TRECHO SELECIONADO ::
--*--
A divida externa (que foi inflada pelos gastos relacionados a pandemia) poderá atingir quase 100% do PIB se a agenda de reformas econômicas e estruturais não for implementada. Aumentar impostos não é uma solução, pois o Brasil já é o país cujo governo arrecada a maior porcentagem do PIB (mais de 50%) em comparação com os países membros da OCDE, União Europeia e G20. Assim, muito se debate sobre que medidas seriam eficazes para combater o problema.
Um dado curioso é que o Brasil tem uma reserva financeira que está entre as maiores quando comparada com os países membros da OCDE. Desta informação, poderíamos fazer uma pergunta: será que poderíamos usar o cofrinho para pagar as contas? Resposta: não.
De acordo com o banco central as reservas internacionais são ativos do Brasil em moeda estrangeira. Estes ativos são títulos, depósitos em moedas (dólar, euro, libra esterlina, iene, dólar canadense e dólar australiano), direitos especiais de saque junto ao Fundo Monetário Internacional (FMI), depósitos no Banco de Compensações Internacionais (BIS), ouro, entre outros.
--*--
EXERCÍCIO 1 ::
Edite o trecho do texto sobre a dívida externa que vai de "Um dado curioso" até "contas? Resposta: não.", substituindo "cofrinho" por "porquinho".
EXERCÍCIO 2 ::
Responda com base no texto sobre a dívida externa:
(a) Que porcentagem do PIB a dívida externa poderá atingir se a agenda de reformas não for implementada?
(b) Que porcentagem do PIB o governo brasileiro arrecada?
(c) Além do dólar e do euro, em que moedas estão os depósitos das reservas internacionais?
--*--
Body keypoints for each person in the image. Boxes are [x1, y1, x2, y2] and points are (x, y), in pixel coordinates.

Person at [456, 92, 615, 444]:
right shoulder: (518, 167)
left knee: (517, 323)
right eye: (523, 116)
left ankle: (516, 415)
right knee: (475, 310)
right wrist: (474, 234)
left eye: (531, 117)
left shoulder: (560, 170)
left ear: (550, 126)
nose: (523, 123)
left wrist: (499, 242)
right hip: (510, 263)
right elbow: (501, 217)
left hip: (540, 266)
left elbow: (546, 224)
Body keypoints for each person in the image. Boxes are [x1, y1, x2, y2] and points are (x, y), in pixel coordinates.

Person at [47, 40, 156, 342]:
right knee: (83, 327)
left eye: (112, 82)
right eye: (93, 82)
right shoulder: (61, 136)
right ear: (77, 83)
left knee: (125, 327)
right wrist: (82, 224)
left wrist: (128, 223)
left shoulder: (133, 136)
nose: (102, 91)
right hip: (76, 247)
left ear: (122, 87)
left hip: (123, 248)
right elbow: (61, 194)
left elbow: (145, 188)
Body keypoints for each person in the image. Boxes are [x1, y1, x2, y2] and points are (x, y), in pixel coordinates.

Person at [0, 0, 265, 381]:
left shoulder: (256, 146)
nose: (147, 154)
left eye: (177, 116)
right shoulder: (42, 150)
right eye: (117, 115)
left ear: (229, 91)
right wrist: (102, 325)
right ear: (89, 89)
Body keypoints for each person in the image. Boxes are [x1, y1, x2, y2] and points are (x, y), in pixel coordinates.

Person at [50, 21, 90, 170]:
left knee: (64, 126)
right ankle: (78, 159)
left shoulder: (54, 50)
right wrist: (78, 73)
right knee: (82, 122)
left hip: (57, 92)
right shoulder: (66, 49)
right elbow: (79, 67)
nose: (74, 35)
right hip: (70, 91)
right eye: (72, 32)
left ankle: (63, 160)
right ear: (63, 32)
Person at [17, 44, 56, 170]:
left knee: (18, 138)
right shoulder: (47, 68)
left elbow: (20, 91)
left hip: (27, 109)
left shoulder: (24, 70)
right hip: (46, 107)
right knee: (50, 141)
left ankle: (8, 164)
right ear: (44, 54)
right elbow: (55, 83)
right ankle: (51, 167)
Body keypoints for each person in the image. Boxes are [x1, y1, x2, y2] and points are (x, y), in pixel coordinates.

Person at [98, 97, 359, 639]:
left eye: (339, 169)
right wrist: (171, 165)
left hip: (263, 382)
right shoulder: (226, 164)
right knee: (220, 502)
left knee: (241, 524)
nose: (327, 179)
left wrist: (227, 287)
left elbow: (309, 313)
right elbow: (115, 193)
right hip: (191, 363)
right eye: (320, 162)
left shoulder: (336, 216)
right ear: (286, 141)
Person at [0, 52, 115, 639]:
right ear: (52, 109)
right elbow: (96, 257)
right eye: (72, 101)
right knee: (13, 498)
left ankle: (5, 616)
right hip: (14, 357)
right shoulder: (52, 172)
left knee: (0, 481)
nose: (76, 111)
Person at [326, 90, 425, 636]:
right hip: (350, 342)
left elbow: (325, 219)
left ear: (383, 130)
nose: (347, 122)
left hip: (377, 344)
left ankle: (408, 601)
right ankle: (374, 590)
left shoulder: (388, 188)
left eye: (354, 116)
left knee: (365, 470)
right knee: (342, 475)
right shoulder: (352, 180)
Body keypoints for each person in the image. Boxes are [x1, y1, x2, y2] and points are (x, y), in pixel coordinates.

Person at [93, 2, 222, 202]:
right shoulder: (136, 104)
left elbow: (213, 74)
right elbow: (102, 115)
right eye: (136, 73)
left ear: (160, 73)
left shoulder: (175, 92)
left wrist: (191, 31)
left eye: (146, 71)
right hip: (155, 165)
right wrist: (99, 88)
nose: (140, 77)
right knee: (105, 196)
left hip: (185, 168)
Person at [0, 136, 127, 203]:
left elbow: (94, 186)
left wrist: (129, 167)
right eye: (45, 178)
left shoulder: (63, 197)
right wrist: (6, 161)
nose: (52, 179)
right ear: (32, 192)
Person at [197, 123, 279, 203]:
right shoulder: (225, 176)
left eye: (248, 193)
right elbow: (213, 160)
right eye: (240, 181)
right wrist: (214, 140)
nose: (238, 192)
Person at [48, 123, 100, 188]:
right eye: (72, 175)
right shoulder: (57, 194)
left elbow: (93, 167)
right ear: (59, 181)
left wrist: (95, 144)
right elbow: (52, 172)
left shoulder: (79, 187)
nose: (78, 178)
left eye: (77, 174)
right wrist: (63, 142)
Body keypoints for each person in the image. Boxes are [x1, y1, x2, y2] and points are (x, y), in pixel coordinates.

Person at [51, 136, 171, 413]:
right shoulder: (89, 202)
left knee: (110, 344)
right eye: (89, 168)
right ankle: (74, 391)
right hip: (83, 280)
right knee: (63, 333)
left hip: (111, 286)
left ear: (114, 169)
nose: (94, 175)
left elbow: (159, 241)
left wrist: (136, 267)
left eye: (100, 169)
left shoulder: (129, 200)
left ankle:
--*--
RESOLUÇÃO ESCRITA 1 ::
Um dado curioso é que o Brasil tem uma reserva financeira que está entre as maiores quando comparada com os países membros da OCDE. Desta informação, poderíamos fazer uma pergunta: será que poderíamos usar o porquinho para pagar as contas? Resposta: não.

RESOLUÇÃO ESCRITA 2 ::
(a) Quase 100% do PIB.
(b) Mais de 50%.
(c) Libra esterlina, iene, dólar canadense e dólar australiano.